→ **The records**:
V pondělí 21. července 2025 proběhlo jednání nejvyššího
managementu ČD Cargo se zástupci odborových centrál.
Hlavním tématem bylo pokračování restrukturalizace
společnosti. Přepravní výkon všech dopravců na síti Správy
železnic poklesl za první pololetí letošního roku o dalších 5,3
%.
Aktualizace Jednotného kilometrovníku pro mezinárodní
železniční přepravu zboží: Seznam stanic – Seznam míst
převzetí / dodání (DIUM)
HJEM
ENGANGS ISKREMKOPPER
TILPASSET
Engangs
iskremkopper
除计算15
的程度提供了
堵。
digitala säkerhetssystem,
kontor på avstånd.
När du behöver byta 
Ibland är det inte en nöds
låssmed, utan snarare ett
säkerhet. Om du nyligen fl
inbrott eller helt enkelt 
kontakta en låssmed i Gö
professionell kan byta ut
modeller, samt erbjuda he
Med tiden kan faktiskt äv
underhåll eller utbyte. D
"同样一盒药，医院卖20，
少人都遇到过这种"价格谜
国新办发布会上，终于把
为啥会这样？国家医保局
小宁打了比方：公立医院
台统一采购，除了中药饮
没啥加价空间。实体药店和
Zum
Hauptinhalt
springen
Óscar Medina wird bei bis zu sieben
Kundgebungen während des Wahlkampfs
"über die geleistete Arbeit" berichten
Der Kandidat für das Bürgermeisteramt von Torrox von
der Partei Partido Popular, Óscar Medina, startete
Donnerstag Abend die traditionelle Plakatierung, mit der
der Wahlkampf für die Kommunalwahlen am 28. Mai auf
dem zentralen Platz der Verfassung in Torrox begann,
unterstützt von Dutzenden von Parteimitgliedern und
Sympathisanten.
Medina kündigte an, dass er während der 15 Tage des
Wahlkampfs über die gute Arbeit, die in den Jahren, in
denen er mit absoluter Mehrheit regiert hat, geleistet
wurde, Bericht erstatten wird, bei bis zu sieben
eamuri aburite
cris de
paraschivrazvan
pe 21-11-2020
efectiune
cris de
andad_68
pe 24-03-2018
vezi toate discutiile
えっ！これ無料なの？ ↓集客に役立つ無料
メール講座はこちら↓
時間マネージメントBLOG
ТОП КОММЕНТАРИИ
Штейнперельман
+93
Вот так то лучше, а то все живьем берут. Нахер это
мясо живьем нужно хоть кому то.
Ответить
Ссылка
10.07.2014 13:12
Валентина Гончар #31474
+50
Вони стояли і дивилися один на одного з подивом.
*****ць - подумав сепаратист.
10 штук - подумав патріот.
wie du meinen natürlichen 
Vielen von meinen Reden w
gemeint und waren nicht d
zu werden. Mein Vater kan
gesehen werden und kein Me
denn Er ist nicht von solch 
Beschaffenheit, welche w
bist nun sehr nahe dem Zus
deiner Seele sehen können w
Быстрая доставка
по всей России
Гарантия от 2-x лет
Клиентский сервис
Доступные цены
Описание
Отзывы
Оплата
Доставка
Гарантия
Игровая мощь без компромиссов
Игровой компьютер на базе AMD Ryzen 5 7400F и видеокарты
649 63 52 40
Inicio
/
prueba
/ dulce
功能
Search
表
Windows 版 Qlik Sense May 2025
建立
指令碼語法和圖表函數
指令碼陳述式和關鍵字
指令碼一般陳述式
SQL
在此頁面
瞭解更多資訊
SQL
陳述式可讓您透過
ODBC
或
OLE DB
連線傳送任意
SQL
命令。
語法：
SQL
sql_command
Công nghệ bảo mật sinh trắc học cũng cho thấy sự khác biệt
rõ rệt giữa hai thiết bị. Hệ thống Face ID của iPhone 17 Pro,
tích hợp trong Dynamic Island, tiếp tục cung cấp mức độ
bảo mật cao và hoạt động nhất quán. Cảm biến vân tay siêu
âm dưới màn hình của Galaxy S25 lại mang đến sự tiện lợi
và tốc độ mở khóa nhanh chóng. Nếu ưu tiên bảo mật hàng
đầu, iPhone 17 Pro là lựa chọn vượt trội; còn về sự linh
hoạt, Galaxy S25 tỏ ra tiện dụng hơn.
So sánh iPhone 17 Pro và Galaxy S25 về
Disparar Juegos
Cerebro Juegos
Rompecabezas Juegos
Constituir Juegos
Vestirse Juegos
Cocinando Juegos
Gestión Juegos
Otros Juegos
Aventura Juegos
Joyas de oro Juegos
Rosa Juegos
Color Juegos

→ **Activity**: Tally how many lines of the entries above contain the word "iPhone". Reply with the number alone.

→ **Written solution**: 3